> Over time, it has allowed a fierce competitiveness and mounting pressure for ever more funding to erode its founding ideals of transparency, openness, and collaboration
Team Helen acted in panic, but they believed they would win since they were upholding the principles the org was founded on. But they never had a chance. I think only a minority of the general public truly cares about AI Safety, the rest are happy seeing ChatGPT helping with their homework. I know it's easy to ridicule the sheer stupidity the board acted with (and justifiably so), but take a moment to think of the other side. If you truly believed that Superhuman AI was near, and it could act with malice, won't you try to slow things down a bit?

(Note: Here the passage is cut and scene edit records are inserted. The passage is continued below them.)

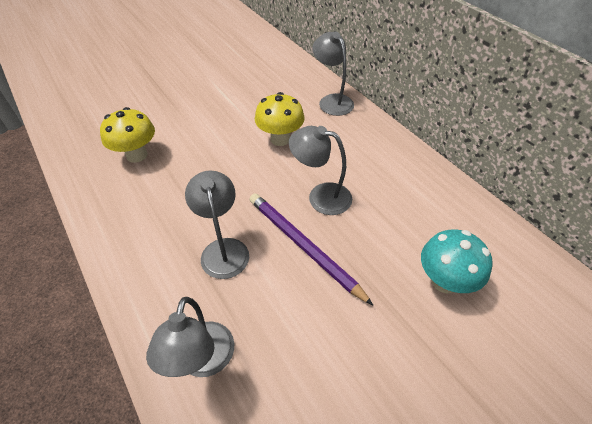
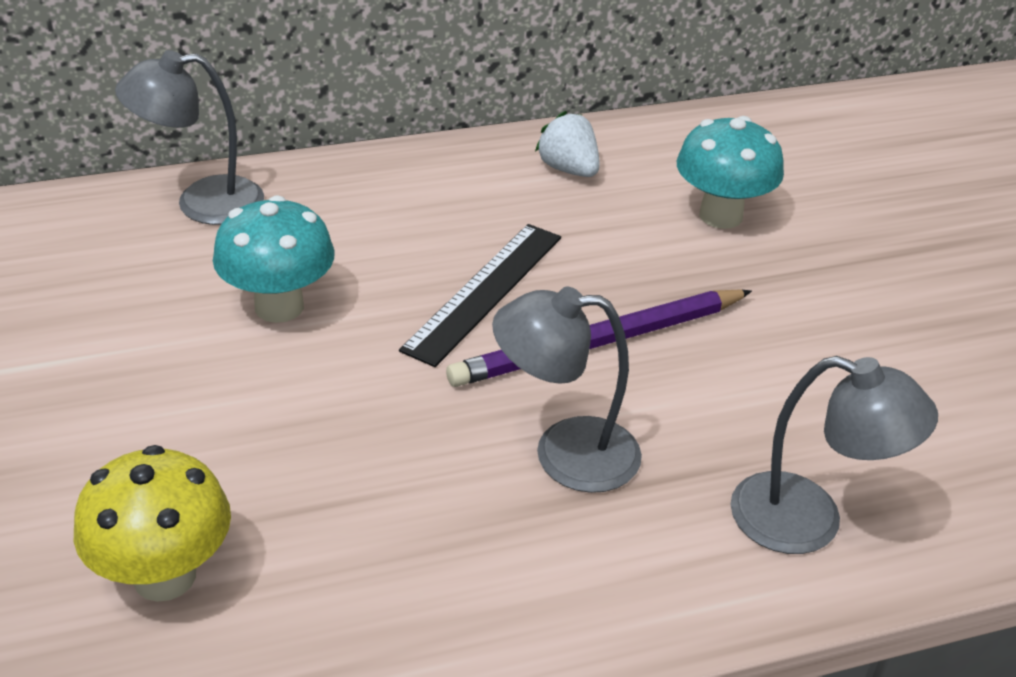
camera: 75 degrees left, 10 degrees down
(280, 139) = (279, 306): yellow mushroom -> turquoise mushroom
(321, 196) = (484, 292): grey lamp -> black ruler
(439, 204) = (568, 169): none -> white strawberry

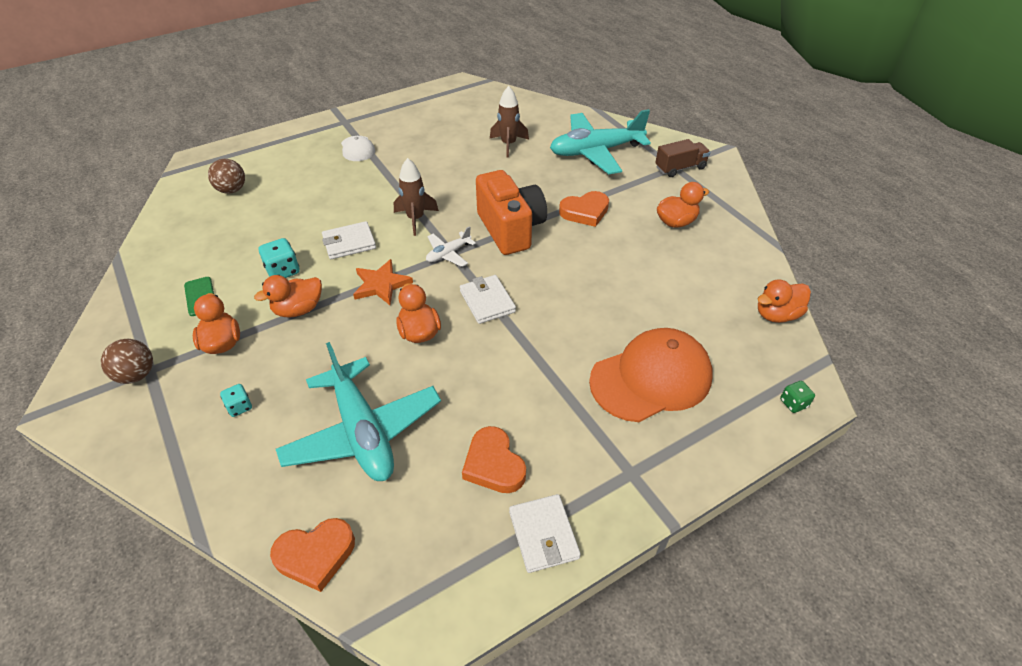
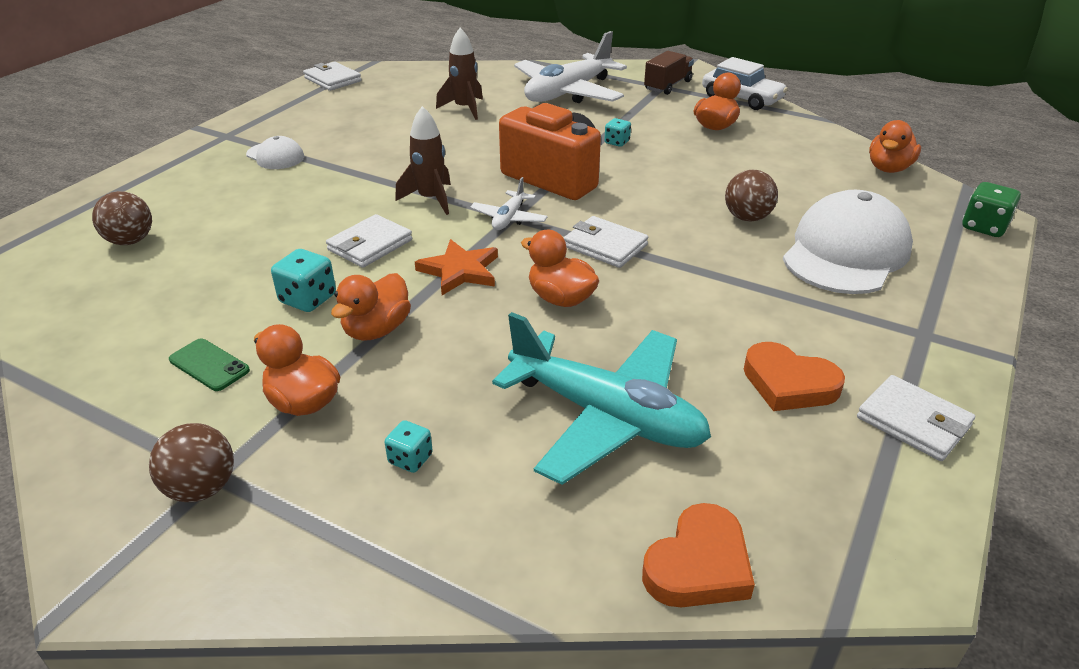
camera: 30 degrees left, 10 degrees down
(447, 90) = (332, 80): none -> white wallet
(585, 212) = (617, 142): orange heart -> turquoise dice
(595, 151) = (568, 93): turquoise plane -> white plane
(610, 317) = (747, 218): none -> brown ball
(651, 378) = (846, 252): orange cap -> white cap
(728, 200) = (741, 98): none -> white car
(793, 403) = (984, 227): green dice -> green dice, size x1.59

Honestly, I myself can't take the threat seriously. But, I do want to understand it more deeply than before. Maybe, it isn't without substance as I thought it to be. Hopefully, there won't be a day when Team Helen gets to say, "This is exactly what we wanted to prevent."
[1]: https://www.technologyreview.com/2020/02/17/844721/ai-openai...
FWIW, that's called zealotry and people do a lot of dramatic, disruptive things in the name of it. It may be rightly aimed and save the world (or whatever you care about), but it's more often a signal to really reflect on whether you, individually, have really found yourself at the make-or-break nexus of human existence. The answer seems to be "no" most of the time.
Reasoning about tiny probabilities of massive (or infinite) cost is hard because the expected value is large, but just gambling on it not happening is almost certain to work out. We should still make attempts at incorporating them into decision making because tiny yearly probabilities are still virtually certain to occur at larger time scales (eg. 100s-1000s of years).
Expected value and probability have no place in these discussions. Some risks we know can materialize, for others we have perhaps a story on what could happen. We need to clearly distinguish between where there is a proven mechanism for doom vs where there is not.
How do you prove a mechanism for doom without it already having occurred? The existential risk is completely orthogonal to whether it has already happened, and generally action can only be taken to prevent or mitigate before it happens. Having the foresight to mitigate future problems is a good thing and should be encouraged.
>Expected value and probability have no place in these discussions.
I disagree. Expected value and probability is a framework for decision making in uncertain environments. They certainly have a place in these discussions.
People purposefully avoided probabilities in high risk existential situations in the past. There is only one path of events and we need to manage that one.
OTOH, The precautionary principle is too cautious.
There's a lot of reason to think that AGI could be extremely destabilizing, though, aside from the "Skynet takes over" scenarios. We don't know how much cushion there is in the framework of our civilization to absorb the worst kinds of foreseeable shocks.
This doesn't mean it's time to stop progress, but employing a whole lot of mitigation of risk in how we approach it makes sense.